NAPI Processing Thread (napi_handler):
- This is a dedicated kernel thread, initialized during system startup.
- Working Logic: Continuously retrieves scheduled NAPI instances from napi_list, and calls their poll() method.
- Cyclic Scheduling: If poll() returns true (indicating the Budget is exhausted but there are still packets), the thread will put the instance back at the end of the queue, waiting for the next round of scheduling.

2.2 NetNamespace Scheduler (`kernel/src/process/namespace/net_namespace.rs`)

Each network namespace (NetNamespace) has an independent polling thread (netns_poll), which in the current design mainly serves as a “Timer” and “Fallback Scheduler”.

Precise Timing: This thread maintains the poll_at_us (next time point that needs to be processed) of all NICs within the namespace. It calculates the nearest deadline (Deadline) and performs precise sleep (wait_event_timeout).
Timeout Trigger: When the sleep times out (i.e., the protocol stack timing event arrives, such as TCP RTO), this thread does not directly process the packets but calls napi_schedule(), distributing the tasks to the NAPI thread for execution. This ensures that the heavy protocol stack processing logic is uniformly handled by the NAPI thread.

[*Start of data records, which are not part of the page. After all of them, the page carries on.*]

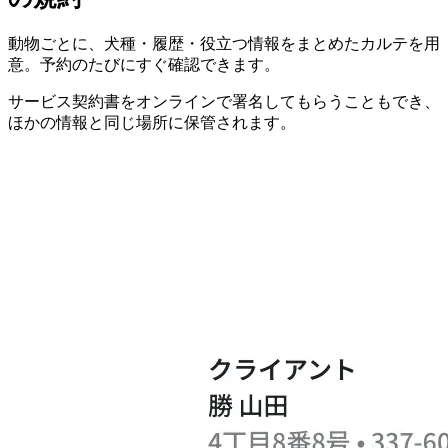
動物ごとに、犬種・履歴・役立つ情報をまとめたカルテを用
意。予約のたびにすぐ確認できます。
サービス契約書をオンラインで署名してもらうこともでき、
ほかの情報と同じ場所に保管されます。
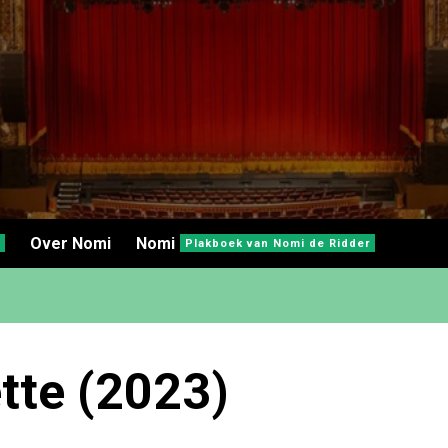
Over Nomi
Nomi
Plakboek van Nomi de Ridder
tte (2023)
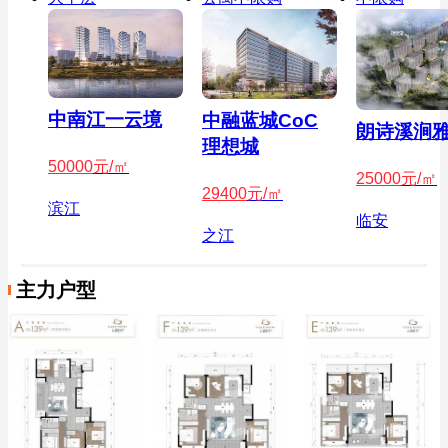
中南江一云境
中融蓝城CoC
朗诗溪涧
理想城
50000
元/㎡
25000
元/㎡
29400
元/㎡
滨江
临安
之江
主力户型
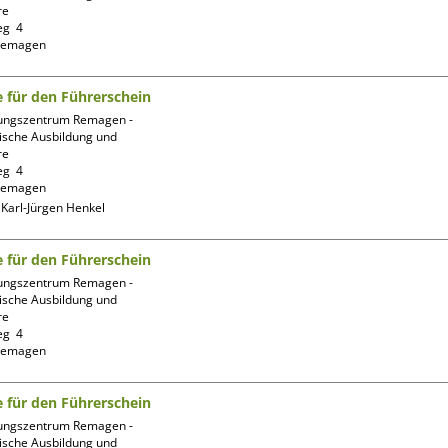
e

g  4

fe für den Führerschein
ungszentrum Remagen -
ische Ausbildung und 
e

g  4

:
Karl-Jürgen Henkel
fe für den Führerschein
ungszentrum Remagen -
ische Ausbildung und 
e

g  4

fe für den Führerschein
ungszentrum Remagen -
ische Ausbildung und 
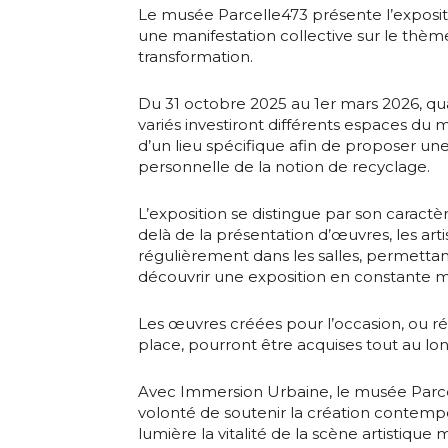
Le musée Parcelle473 présente l’exposit
une manifestation collective sur le thèm
transformation.
Du 31 octobre 2025 au 1er mars 2026, qua
variés investiront différents espaces du
d’un lieu spécifique afin de proposer une
personnelle de la notion de recyclage.
Adresse email
L’exposition se distingue par son caractèr
delà de la présentation d’œuvres, les arti
Nom
régulièrement dans les salles, permettant
découvrir une exposition en constante m
Adresse email
Prénom
Les œuvres créées pour l’occasion, ou ré
place, pourront être acquises tout au lo
Nom
Statut / Orga
Avec Immersion Urbaine, le musée Parc
volonté de soutenir la création contemp
lumière la vitalité de la scène artistique 
Prénom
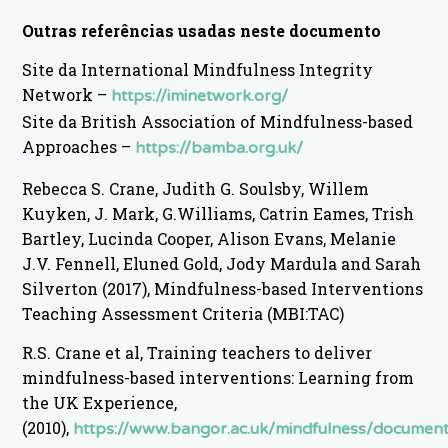
Outras referências usadas neste documento
Site da International Mindfulness Integrity
Network –
https://iminetwork.org/
Site da British Association of Mindfulness-based
Approaches –
https://bamba.org.uk/
Rebecca S. Crane, Judith G. Soulsby, Willem
Kuyken, J. Mark, G.Williams, Catrin Eames, Trish
Bartley, Lucinda Cooper, Alison Evans, Melanie
J.V. Fennell, Eluned Gold, Jody Mardula and Sarah
Silverton (2017), Mindfulness-based Interventions
Teaching Assessment Criteria (MBI:TAC)
R.S. Crane et al, Training teachers to deliver
mindfulness-based interventions: Learning from
the UK Experience,
(2010),
https://www.bangor.ac.uk/mindfulness/documents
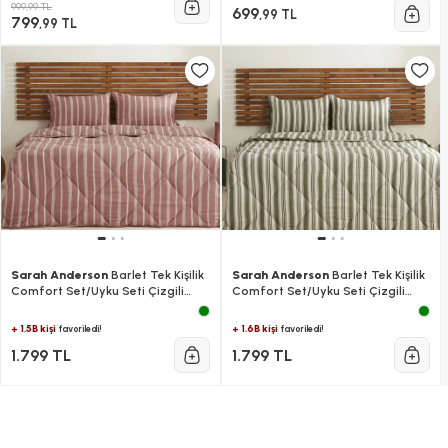
999,99 TL
699
,99 TL
799
,99 TL
Sarah Anderson
Barlet Tek Kişilik
Sarah Anderson
Barlet Tek Kişilik
Comfort Set/Uyku Seti Çizgili
Comfort Set/Uyku Seti Çizgili
Bordo
Yeşil
+ 1.5B kişi
+ 1.6B kişi
favoriledi!
favoriledi!
1.799 TL
1.799 TL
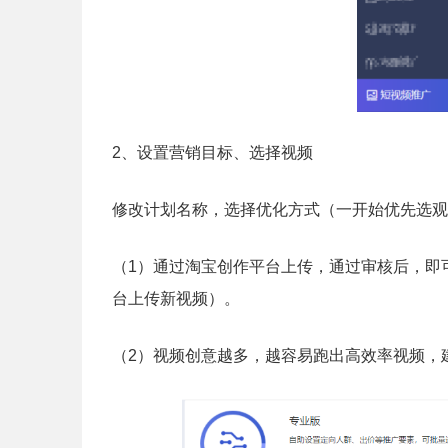
2、设置营销目标、选择视频
修改计划名称，选择优化方式（一开始优先选观
（1）通过淘宝创作平台上传，通过审核后，即
台上传新视频）。
（2）视频创意越多，越容易跑出高效率视频，建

2.3 Bounded Polling (Bounded Polling)

The polling interface poll_napi(budget) adapted for NAPI is implemented in kernel/src/driver/net/mod.rs.

Logic:
1. Calls the poll_ingress_single of smoltcp to process the receive queue, with the number of loops limited by budget.
2. Executes a poll_egress to advance the send queue.
3. Updates the poll_at_us timestamp for reference by the NetNamespace scheduler.
Features: Ensures that the execution time of each scheduling is controllable, avoiding long interrupt closures or thread starvation.

3. Workflow Illustration

The current system’s network processing data flow and control flow are as follows:

flowchart TD
    %% 硬件层与驱动层
    subgraph Hardware_Driver [硬件与驱动层]
        NIC[物理网卡]
        IRQ_Handler[中断处理函数]
        NIC -->|数据包到达| IRQ_Handler
    end

    %% NAPI 子系统
    subgraph NAPI_System [NAPI 子系统]
        NapiManager[NapiManager 全局队列]
        NapiThread[NapiHandler 线程]
        
        IRQ_Handler -->|1. napi_schedule| NapiManager
        NapiManager -->|2. 唤醒| NapiThread
        NapiThread -->|3. 取出 NapiStruct| NapiThread
    end

    %% 协议栈与定时器
    subgraph Network_Stack [协议栈与定时器]
        Smoltcp[smoltcp 协议栈]
        NetnsThread[Netns 调度线程]
        
        NapiThread -->|4. poll_napi （budget）| Smoltcp
        Smoltcp -->|5. 处理 Ingress/Egress| Smoltcp
        Smoltcp -->|6. 更新 poll_at_us| NetnsThread
        
        NetnsThread -.->|7. 休眠等待 poll_at| NetnsThread
        NetnsThread -->|8. 超时触发 napi_schedule| NapiManager
    end

    %% 循环反馈
    Smoltcp -.->|9. 数据未处理完 （Budget耗尽）| NapiManager

4. Current Implementation Status

As of the current version, the network mechanism of DragonOS has the following implementation characteristics:

Single-Queue NAPI Management:
- The current NapiManager is globally unique, and all CPUs share the same pending queue.
- The Linux-style Per-CPU NAPI queue has not been implemented yet (TODO is left in the code).
Thread Model:
- napi_handler: Responsible for specific packet processing and protocol stack advancement, is a compute-intensive thread.
- netns_poll: Responsible for time management and event distribution, is an IO/Sleep-intensive thread.
Driver Support:
- Drivers such as Virtio-Net, Veth, and Loopback have been integrated into this mechanism, actively calling napi_schedule during interrupts or packet sending.
Smoltcp Adaptation:
- Through IfaceCommon, smoltcp is encapsulated, converting the unbounded poll() into a bounded poll_napi() adapted for NAPI.